Billions of Corporate Dollars Are Hijacking University Research to Help Make Profits

http://www.alternet.org/education/billions-corporate-dollars-are-hijacking-university-research-help-make-profits




In April of 2010, British Petroleum's offshore drilling unit Deep Water Horizon exploded in the Gulf of Mexico. Eleven workers died, 210 million gallons of oil leaked into the ocean, and 665 miles of coastline were contaminated. It was the biggest accidental marine oil spill in US history.

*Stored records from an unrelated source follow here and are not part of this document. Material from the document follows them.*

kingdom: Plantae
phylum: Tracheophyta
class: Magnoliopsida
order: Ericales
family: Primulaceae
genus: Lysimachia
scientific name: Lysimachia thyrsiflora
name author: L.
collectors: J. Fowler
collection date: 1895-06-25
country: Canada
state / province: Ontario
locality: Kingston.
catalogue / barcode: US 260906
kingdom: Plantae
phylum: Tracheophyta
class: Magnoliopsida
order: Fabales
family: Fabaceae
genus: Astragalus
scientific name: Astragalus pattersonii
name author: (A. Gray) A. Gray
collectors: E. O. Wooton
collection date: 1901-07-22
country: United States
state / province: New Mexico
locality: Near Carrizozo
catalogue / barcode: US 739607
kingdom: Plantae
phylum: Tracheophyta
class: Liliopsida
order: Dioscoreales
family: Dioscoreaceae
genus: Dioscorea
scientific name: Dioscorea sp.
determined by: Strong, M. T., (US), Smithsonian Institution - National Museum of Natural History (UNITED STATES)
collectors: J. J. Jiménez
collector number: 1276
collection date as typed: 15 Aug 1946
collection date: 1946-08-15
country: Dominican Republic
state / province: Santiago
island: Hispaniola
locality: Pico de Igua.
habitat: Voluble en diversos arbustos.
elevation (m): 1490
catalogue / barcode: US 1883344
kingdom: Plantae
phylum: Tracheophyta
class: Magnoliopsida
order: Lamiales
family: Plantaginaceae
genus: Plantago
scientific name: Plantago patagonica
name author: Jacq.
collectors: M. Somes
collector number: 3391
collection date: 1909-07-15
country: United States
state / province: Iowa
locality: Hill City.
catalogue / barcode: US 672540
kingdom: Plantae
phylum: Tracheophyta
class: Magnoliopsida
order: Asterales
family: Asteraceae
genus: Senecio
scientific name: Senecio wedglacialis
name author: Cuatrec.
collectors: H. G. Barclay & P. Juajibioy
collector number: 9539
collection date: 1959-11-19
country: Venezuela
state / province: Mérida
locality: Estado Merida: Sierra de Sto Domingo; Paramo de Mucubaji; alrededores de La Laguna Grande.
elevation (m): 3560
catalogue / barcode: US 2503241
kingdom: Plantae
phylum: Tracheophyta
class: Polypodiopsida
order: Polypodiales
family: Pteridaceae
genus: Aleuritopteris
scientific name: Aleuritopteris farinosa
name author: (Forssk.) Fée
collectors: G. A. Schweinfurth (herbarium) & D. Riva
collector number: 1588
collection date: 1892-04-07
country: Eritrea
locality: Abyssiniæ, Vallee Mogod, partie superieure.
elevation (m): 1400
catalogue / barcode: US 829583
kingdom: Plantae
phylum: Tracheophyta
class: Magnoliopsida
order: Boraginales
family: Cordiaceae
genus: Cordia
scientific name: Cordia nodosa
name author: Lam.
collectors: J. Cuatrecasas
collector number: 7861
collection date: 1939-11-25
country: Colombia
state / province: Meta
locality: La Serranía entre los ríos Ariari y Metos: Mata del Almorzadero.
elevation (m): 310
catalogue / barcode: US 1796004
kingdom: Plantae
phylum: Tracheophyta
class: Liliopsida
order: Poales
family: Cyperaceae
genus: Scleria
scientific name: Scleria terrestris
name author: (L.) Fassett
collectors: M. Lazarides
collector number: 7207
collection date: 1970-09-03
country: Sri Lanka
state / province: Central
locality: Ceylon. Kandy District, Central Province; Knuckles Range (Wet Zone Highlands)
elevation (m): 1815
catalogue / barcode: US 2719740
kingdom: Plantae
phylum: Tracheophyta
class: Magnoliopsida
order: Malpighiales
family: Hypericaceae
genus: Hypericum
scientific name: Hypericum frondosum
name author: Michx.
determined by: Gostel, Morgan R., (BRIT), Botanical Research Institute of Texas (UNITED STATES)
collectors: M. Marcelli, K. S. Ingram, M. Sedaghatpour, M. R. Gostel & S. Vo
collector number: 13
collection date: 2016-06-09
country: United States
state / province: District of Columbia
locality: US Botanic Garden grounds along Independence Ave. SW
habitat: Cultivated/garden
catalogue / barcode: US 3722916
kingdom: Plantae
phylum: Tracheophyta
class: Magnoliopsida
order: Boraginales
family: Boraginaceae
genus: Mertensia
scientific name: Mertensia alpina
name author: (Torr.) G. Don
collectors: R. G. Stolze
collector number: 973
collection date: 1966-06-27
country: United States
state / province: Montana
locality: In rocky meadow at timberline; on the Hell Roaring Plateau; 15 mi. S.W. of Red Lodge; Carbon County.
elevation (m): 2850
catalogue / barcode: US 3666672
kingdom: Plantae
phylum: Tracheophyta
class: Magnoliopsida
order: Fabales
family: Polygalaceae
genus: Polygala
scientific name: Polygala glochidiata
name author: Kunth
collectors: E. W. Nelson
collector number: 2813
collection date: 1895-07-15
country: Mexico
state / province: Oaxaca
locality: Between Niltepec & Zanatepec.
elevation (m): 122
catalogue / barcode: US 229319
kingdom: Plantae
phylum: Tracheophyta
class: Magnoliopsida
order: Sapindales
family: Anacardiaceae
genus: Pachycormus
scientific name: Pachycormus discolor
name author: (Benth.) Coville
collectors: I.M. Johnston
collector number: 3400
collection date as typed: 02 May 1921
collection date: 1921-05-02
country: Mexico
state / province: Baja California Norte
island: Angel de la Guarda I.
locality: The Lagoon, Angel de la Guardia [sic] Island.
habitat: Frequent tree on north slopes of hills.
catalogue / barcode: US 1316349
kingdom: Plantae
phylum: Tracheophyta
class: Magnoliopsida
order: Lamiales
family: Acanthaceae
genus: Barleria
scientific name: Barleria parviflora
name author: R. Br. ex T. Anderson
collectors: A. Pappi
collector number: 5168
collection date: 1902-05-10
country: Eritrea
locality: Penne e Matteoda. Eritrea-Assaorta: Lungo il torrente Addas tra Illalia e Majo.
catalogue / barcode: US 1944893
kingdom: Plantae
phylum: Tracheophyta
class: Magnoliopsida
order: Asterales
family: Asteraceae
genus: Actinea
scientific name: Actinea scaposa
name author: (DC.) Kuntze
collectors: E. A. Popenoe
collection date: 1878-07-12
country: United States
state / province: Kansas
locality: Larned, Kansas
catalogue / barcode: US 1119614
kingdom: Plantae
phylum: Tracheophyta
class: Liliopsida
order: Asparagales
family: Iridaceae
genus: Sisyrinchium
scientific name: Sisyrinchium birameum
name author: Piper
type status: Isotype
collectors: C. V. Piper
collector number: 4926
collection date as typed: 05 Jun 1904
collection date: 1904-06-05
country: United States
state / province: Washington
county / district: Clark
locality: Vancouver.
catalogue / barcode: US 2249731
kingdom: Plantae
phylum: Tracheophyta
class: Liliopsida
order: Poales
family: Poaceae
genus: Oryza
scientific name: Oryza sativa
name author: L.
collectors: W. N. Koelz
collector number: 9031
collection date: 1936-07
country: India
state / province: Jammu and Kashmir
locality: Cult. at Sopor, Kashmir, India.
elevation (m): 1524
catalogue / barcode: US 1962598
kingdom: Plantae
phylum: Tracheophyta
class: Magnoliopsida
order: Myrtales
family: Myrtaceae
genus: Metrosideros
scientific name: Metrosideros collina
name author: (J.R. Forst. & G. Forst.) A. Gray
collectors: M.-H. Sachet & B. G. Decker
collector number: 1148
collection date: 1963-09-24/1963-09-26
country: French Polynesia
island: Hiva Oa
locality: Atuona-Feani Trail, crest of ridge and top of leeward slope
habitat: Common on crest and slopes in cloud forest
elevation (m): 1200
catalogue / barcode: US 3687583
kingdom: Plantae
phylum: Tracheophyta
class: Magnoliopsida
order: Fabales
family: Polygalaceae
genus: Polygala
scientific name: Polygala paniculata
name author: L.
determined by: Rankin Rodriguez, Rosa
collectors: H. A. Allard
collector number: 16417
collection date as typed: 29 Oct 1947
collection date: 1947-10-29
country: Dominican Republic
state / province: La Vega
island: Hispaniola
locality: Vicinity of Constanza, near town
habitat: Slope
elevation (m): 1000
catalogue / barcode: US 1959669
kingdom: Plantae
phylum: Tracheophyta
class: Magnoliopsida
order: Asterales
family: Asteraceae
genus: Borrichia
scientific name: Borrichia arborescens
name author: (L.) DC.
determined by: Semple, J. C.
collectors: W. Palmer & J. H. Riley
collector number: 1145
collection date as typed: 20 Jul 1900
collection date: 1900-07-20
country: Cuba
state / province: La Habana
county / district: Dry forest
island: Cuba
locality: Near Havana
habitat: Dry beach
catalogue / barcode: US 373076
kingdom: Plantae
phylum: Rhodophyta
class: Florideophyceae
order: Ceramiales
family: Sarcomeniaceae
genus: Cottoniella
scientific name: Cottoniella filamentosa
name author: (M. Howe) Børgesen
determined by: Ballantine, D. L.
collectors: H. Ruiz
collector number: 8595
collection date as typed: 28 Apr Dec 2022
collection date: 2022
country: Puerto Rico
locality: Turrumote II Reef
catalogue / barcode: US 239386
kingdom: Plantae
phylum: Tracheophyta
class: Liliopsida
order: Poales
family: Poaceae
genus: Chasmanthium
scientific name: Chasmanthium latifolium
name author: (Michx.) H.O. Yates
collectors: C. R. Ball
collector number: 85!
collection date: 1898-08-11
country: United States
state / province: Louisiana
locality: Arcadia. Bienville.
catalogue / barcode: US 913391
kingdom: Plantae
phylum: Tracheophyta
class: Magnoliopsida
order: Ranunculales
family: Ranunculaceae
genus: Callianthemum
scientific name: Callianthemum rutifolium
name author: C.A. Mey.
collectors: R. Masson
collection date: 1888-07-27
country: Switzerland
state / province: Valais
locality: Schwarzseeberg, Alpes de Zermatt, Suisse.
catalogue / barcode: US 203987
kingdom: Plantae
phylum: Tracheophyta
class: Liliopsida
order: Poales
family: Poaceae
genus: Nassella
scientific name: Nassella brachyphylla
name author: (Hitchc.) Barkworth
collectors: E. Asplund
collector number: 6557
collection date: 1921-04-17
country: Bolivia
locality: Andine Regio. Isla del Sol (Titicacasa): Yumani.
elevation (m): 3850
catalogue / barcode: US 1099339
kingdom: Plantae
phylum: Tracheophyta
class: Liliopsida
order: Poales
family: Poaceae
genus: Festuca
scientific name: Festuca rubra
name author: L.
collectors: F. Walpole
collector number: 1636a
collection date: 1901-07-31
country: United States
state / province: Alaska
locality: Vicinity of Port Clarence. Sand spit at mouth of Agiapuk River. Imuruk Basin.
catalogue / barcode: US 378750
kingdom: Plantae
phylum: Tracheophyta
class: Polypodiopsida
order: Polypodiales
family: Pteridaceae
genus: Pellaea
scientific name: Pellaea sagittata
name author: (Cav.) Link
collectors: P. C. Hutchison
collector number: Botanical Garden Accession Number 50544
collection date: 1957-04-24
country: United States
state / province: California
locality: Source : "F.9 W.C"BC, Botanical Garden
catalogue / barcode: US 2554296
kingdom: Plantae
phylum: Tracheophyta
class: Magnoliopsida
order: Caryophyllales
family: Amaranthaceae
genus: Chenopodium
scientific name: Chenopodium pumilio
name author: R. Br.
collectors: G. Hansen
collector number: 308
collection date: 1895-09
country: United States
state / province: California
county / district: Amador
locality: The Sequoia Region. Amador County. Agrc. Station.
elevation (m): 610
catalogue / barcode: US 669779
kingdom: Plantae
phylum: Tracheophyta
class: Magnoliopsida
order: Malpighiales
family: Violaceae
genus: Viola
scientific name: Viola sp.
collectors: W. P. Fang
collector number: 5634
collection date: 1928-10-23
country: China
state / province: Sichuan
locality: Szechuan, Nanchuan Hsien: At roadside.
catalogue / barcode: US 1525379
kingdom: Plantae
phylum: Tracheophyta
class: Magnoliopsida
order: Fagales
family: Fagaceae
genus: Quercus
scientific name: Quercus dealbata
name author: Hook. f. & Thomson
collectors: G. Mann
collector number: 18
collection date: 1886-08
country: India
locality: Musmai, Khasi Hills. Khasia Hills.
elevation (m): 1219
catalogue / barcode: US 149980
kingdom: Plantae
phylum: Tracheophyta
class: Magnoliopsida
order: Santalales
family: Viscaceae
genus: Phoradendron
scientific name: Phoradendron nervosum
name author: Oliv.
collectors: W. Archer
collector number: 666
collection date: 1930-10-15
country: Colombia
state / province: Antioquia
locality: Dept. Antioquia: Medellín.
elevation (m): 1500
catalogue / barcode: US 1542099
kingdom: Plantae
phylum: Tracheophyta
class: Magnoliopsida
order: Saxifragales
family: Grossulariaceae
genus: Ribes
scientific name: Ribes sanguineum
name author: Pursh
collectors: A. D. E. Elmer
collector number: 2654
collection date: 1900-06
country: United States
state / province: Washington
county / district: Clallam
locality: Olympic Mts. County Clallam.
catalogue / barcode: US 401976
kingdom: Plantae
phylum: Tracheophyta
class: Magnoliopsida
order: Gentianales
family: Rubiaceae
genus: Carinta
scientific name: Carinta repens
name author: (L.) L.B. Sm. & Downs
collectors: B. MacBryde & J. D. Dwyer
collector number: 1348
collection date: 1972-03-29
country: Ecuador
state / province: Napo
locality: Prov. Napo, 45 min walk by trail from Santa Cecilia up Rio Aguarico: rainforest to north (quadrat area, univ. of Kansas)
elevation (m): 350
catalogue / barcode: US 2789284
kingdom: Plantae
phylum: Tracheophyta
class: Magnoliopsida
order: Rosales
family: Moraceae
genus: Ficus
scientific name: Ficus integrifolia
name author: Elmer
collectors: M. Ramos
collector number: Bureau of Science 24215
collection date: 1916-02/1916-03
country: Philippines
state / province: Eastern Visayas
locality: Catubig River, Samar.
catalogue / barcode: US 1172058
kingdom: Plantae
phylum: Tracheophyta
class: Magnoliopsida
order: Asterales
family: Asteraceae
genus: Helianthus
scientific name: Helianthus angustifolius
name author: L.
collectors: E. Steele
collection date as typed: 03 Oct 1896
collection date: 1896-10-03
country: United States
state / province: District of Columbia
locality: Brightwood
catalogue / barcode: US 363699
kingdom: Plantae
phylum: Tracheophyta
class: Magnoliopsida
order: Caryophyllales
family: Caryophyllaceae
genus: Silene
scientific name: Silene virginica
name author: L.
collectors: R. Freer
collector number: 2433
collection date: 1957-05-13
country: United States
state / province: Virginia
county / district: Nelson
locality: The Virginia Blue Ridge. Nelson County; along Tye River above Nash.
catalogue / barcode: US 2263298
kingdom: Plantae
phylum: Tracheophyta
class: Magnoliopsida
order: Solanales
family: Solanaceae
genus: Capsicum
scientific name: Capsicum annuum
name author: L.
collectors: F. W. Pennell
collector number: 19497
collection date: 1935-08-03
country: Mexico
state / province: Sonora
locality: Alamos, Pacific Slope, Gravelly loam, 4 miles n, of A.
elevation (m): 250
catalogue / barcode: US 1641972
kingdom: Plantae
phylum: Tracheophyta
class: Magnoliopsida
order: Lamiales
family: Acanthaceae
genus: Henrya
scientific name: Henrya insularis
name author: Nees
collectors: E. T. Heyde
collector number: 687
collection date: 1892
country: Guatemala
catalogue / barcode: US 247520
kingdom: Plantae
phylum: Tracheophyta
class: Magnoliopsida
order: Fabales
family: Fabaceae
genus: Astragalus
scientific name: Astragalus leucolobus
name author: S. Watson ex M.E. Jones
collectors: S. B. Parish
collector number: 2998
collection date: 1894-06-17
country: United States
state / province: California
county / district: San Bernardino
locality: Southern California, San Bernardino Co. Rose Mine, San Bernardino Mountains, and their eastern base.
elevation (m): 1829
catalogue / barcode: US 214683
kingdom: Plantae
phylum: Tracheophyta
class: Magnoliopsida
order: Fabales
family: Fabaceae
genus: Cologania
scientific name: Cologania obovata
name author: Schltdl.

Just one month after the ruptured well was sealed, UC Berkeley ecologist Terry Hazen made a groundbreaking discovery: He identified a new microorganism that was eating the spilled oil and breaking it down into CO2 and water. The microbe was so active that, according to Hazen and his team of scientists, the vast plumes of oil in the gulf had "went away fairly rapidly after the well was capped." Hazen's findings were published in the academic journal Science, and subsequently reported by most major media outlets. One fact, however, was often omitted: The research was funded by BP.

Such a pairing is possible because in 2007, UC Berkeley, the University of Illinois, and BP signed a ten-year, $500 million research agreement that funded work on biofuels and genetically modified organisms (GMOs). "When people read the Science report, they thought they were reading a Berkeley professor's research," said Ignacio Chapela, professor of microbial ecology at UC Berkeley. "They didn't realize it was also BP saying, 'You shouldn't worry about the oil spill anymore.'"

Over the past fifteen years, UC Berkeley has experienced an explosion in privately funded research. In 2002, the engineering department's CITRIS lab, which conducts energy, transportation, and medical research, received an initial investment of $75 million from dozens of industrial partners. The lab continues to secure roughly $50 million a year in both federal and private grants. In 2012, the Energy Biosciences building was constructed with more than $90 million from numerous private investors. And last spring, Texas Instruments gifted $2.2 million to UC Berkeley's engineering department to upgrade classrooms and labs.